Congratulations, you can tell the bloody time, thought Mr Parker-Wright who was the father of Julian, Felix, Harriet and Jessica. All of whom, at that very moment, were at music practice in the dining room of the Georgian house his wife kept so beautifully. He would miss their bedtime again. He went to the door and held it open for Crackle and Tamara. Obediently they got up off the hard sofa which doubled as a bed at night, and walked out into the corridor. They passed the room where Storme was being prepared for exploratory surgery and were steered to the lift by Mr Parker-Wright.
“So if we need you, we’ll find you…?”
“We’ll be downstairs,” said Crackle.
♦
He couldn’t wait to get outside. The heat was killing him. He was sweating under his leather, and he was desperate for a fag. When the lift door closed he battered the large ‘No Smoking’ sign with his fist.
“Fucking stupid!” he said.
“Just when you need a fag, when your kid’s filled up with tubes, you can’t have one.”

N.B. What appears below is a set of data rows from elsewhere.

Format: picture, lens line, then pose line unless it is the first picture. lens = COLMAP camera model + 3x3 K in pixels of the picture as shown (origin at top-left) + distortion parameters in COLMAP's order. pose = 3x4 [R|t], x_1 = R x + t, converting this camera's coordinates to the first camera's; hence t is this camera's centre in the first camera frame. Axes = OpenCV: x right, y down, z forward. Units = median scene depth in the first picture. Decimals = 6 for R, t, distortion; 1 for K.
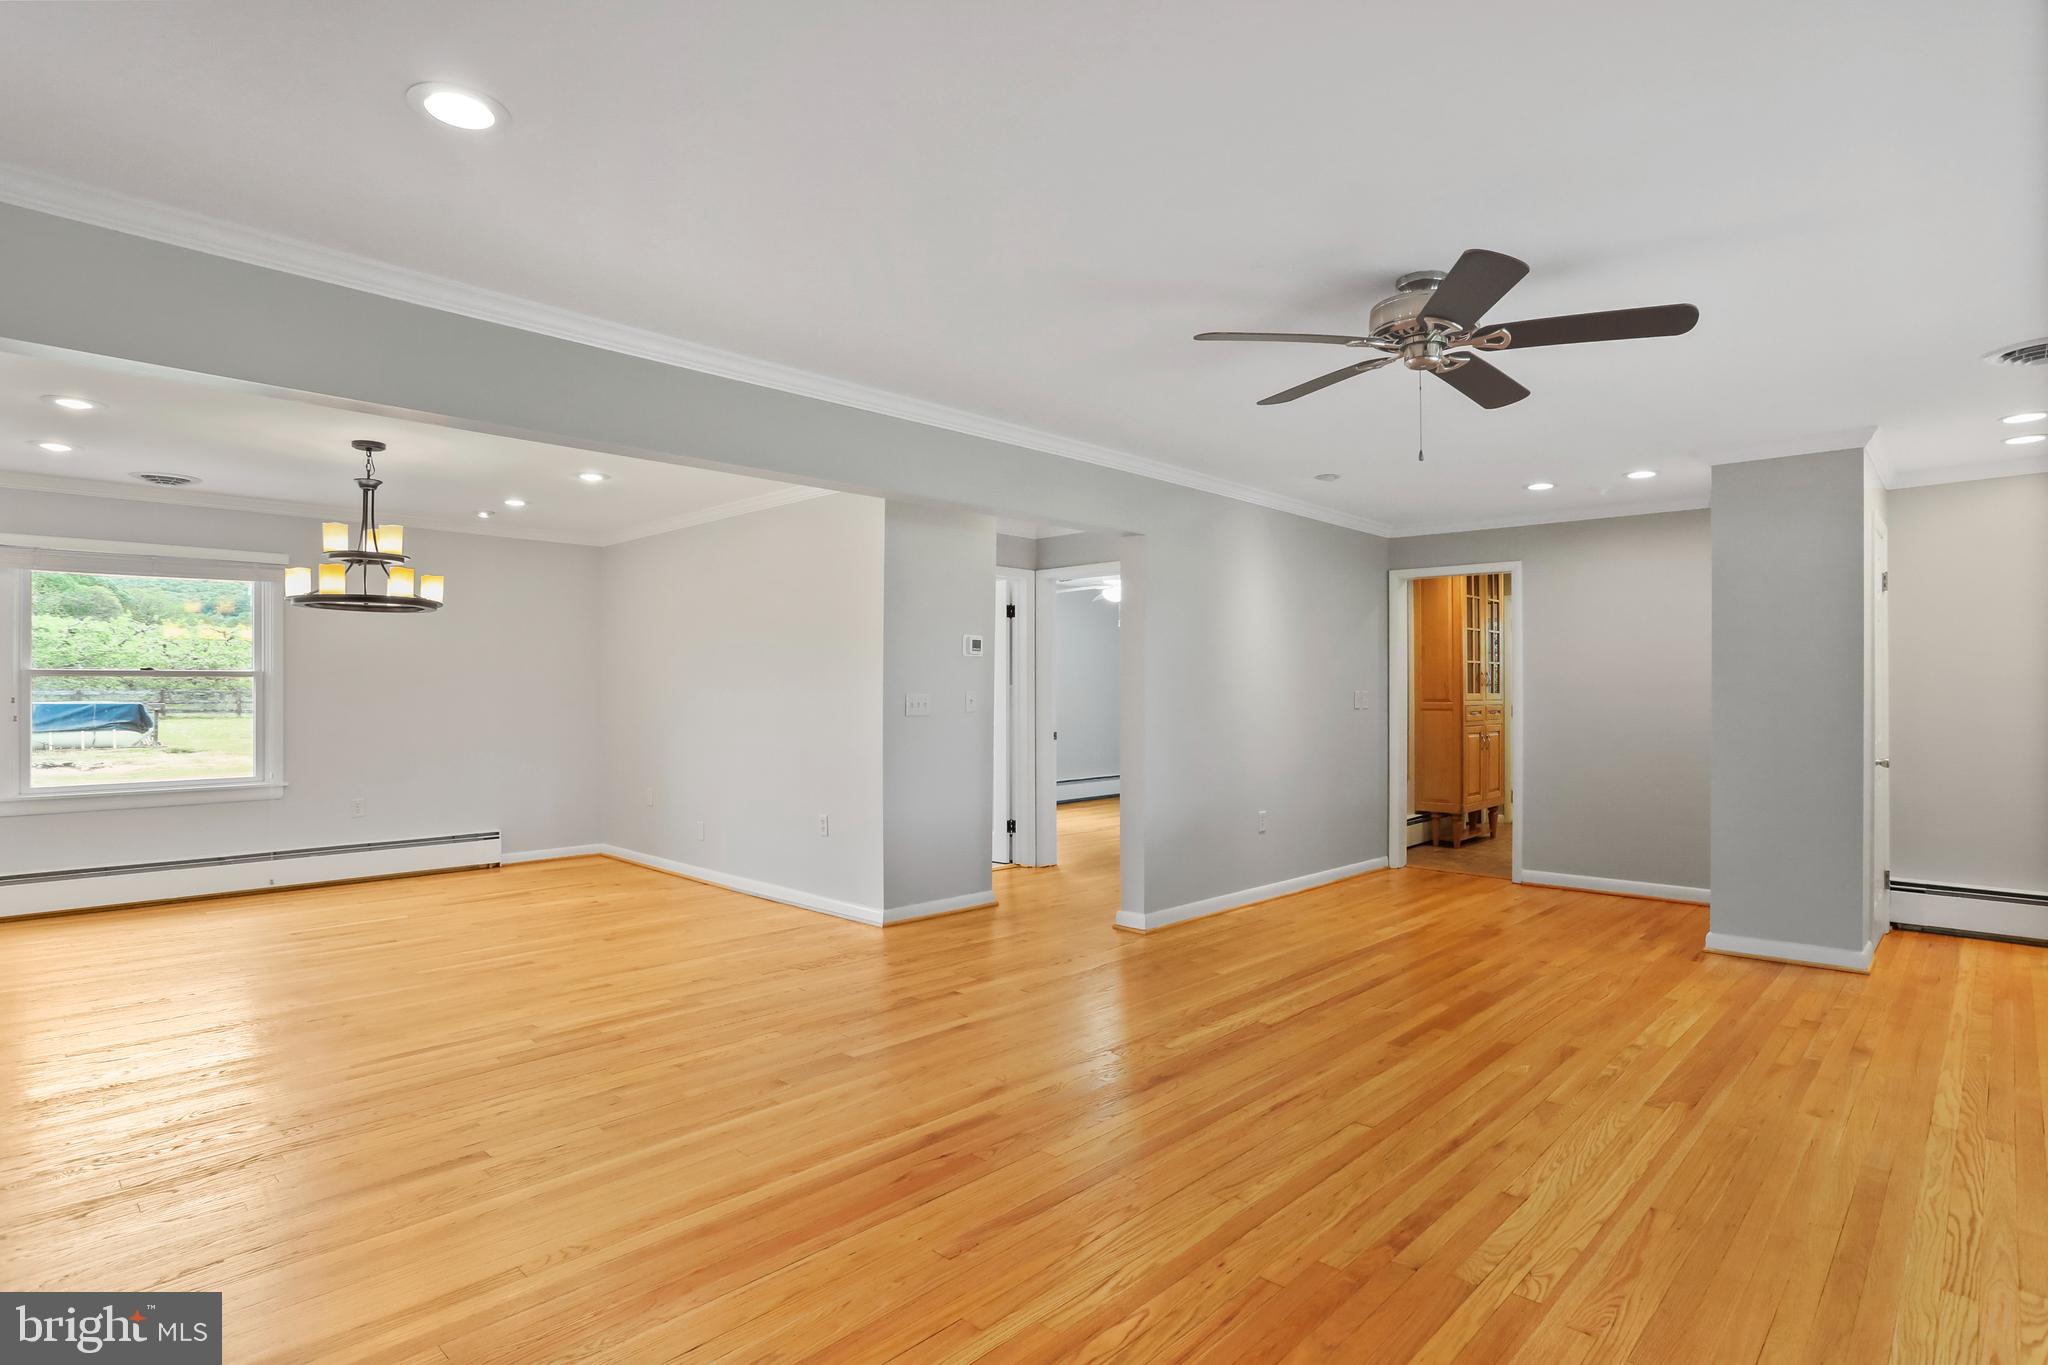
lens RADIAL K [[990.6, 0, 1027.0], [0, 990.6, 700.3], [0, 0, 1]] dist [-0.018530, 0.000347]
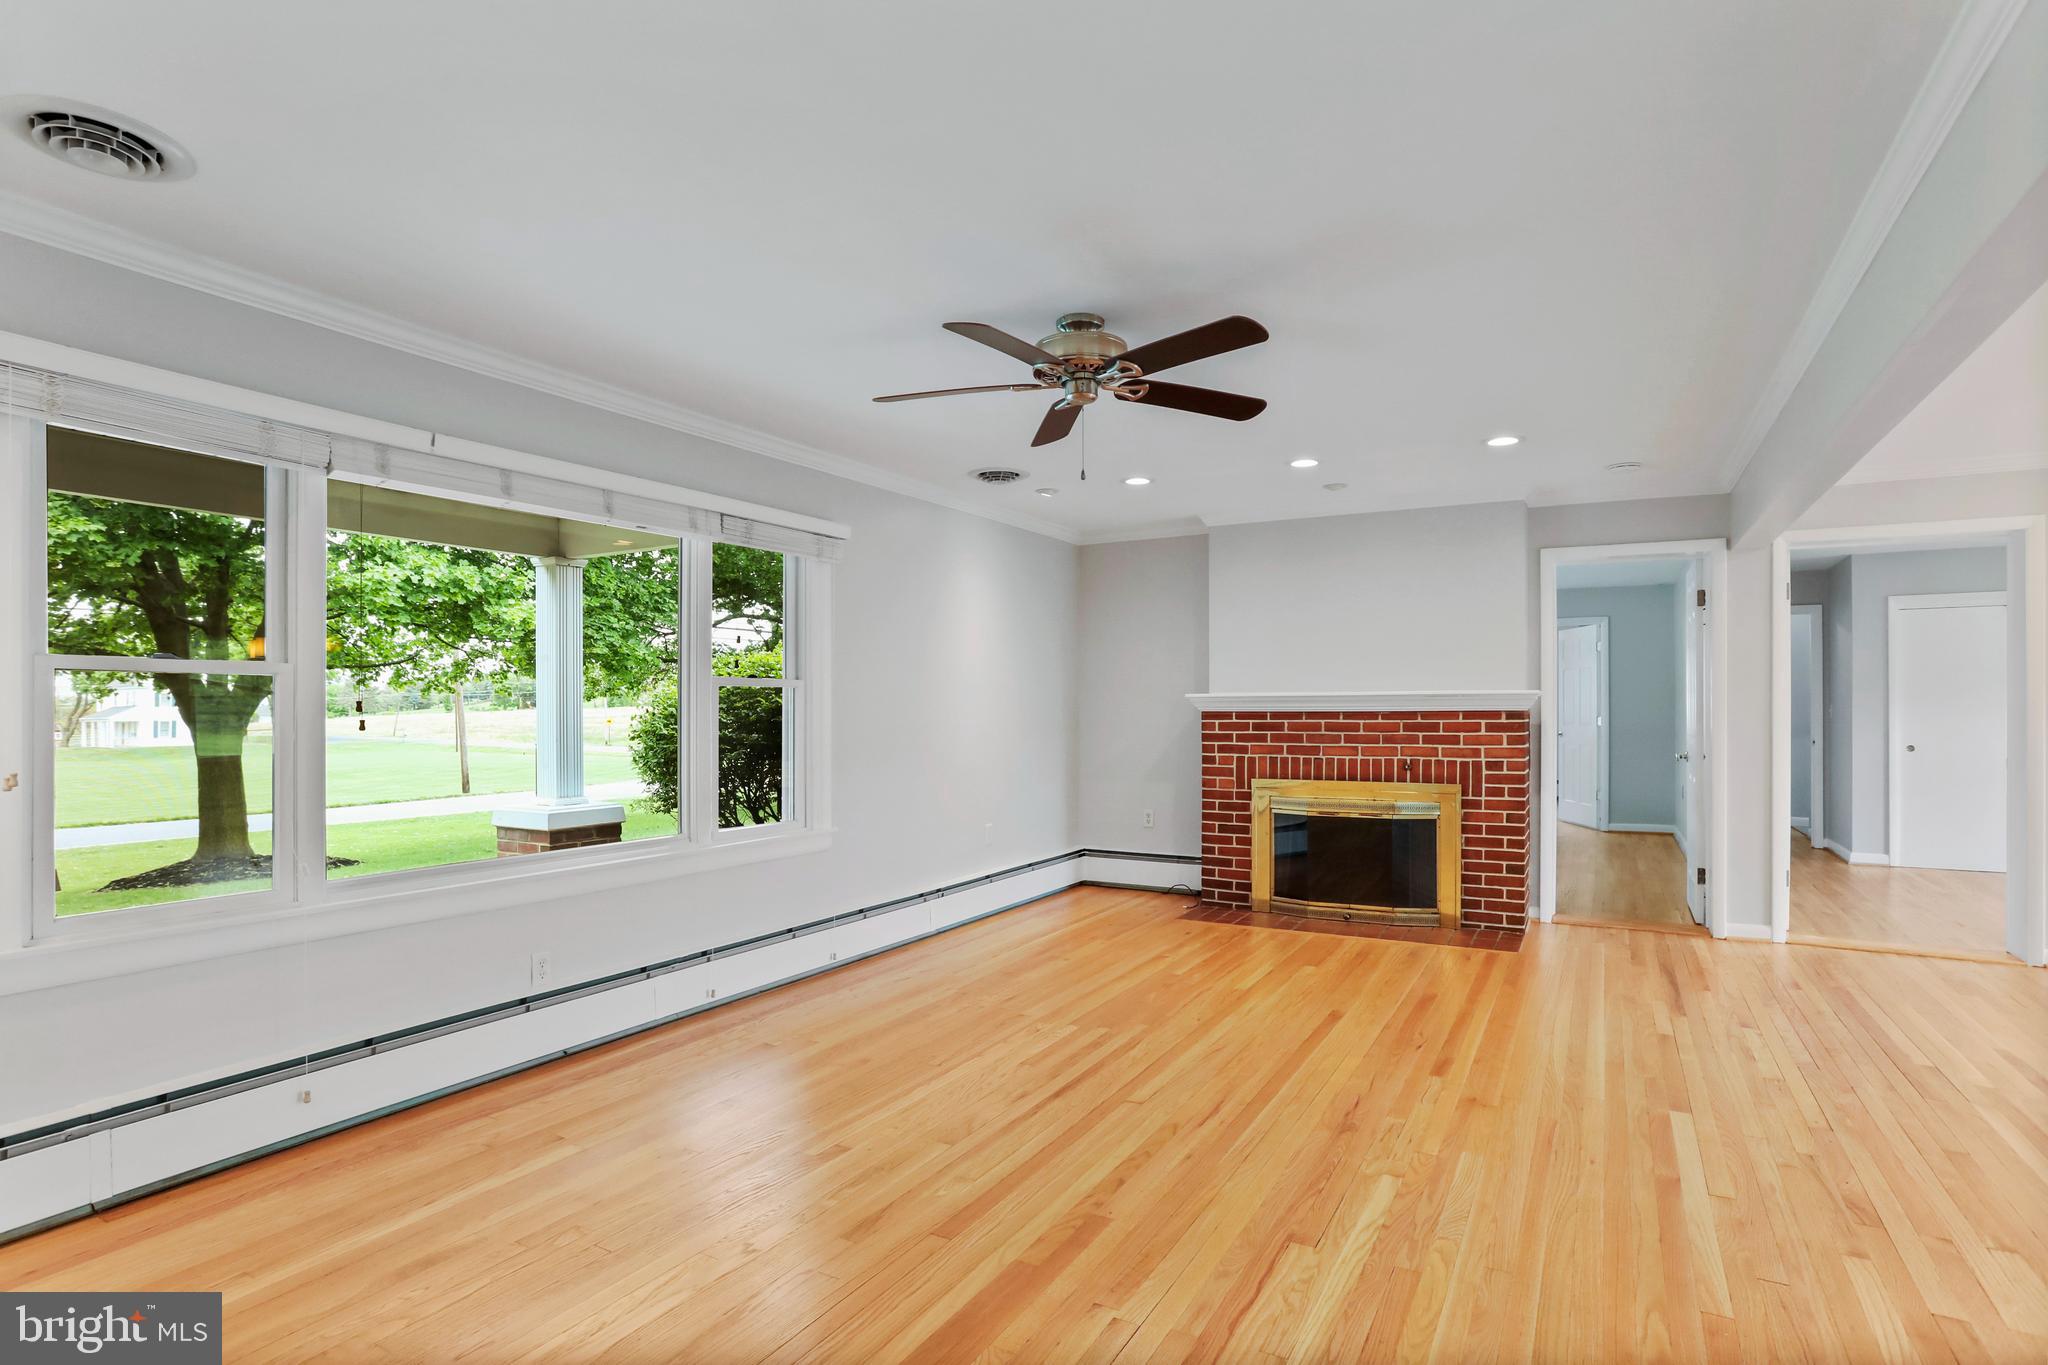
lens RADIAL K [[990.6, 0, 1027.0], [0, 990.6, 700.3], [0, 0, 1]] dist [-0.018530, 0.000347]
pose [[-0.965743, -0.004839, -0.259455, 0.589491], [-0.006056, 0.999974, 0.003888, -0.013491], [0.259429, 0.005326, -0.965748, 1.607700]]
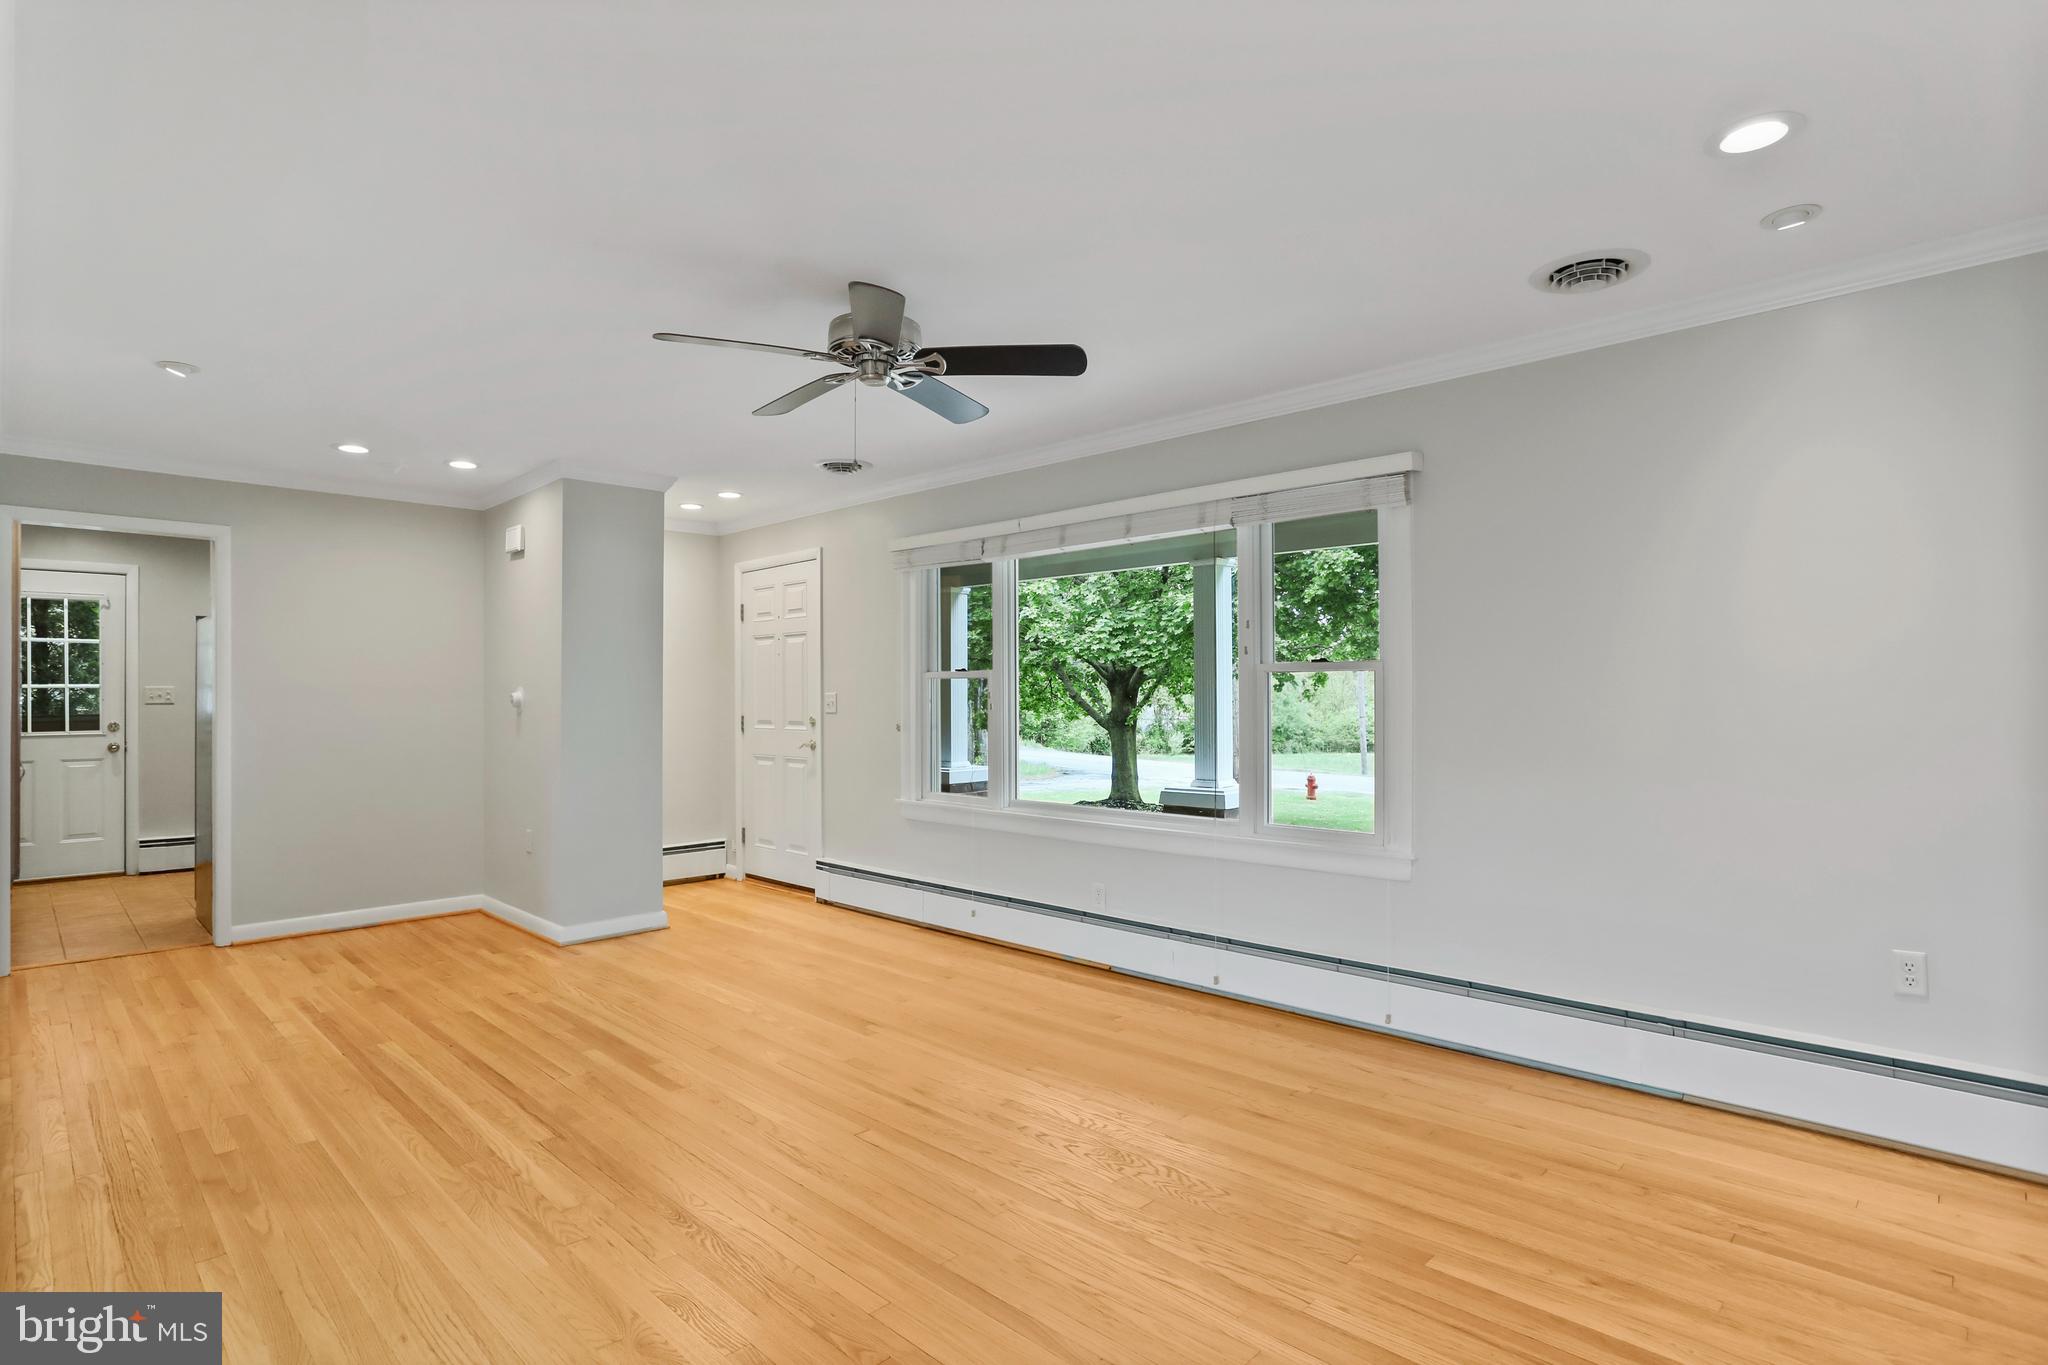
lens RADIAL K [[1113.1, 0, 1017.7], [0, 1113.1, 687.4], [0, 0, 1]] dist [-0.047203, 0.000145]
pose [[0.009250, 0.006565, 0.999936, -0.604941], [0.014092, 0.999878, -0.006695, -0.002409], [-0.999858, 0.014153, 0.009156, 0.658459]]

Tamara couldn’t get the picture out of her mind. The one where Storme was lying on a high cot, wearing no clothes, with a thick tube that looked like a vacuum-cleaner hose in her mouth, and other see-through tubes in her nose and wrists. The nappy-rash sores looked scarlet next to the pure white sheet on which she had been laid. The brightness of the overhead light illuminated the accumulated grime on her body. And she could see now that, apart from the big green bruise, there were other bruises; smaller and in the pastel colour range. Tamara had watched Mr Parker-Wright counting these bruises. He handled Storme’s body as gently as a man taking fragile eggs from a nest. They wouldn’t allow Tamara inside the room because of the germs, but they allowed her to look through a window in the door.
Occasionally the staff nurse and the other nurses would straighten up from their work on Storme, and look at her. Tamara wished that they would smile, but their faces were set hard, which wasn’t fair because she was the mother of a baby who needed an emergency operation. Crackle couldn’t bring himself to look through the window, he was too sensitive.
♦
Every pale, wooden table in the cafeteria displayed a small Perspex sign which said, “This is a non-smoking table.”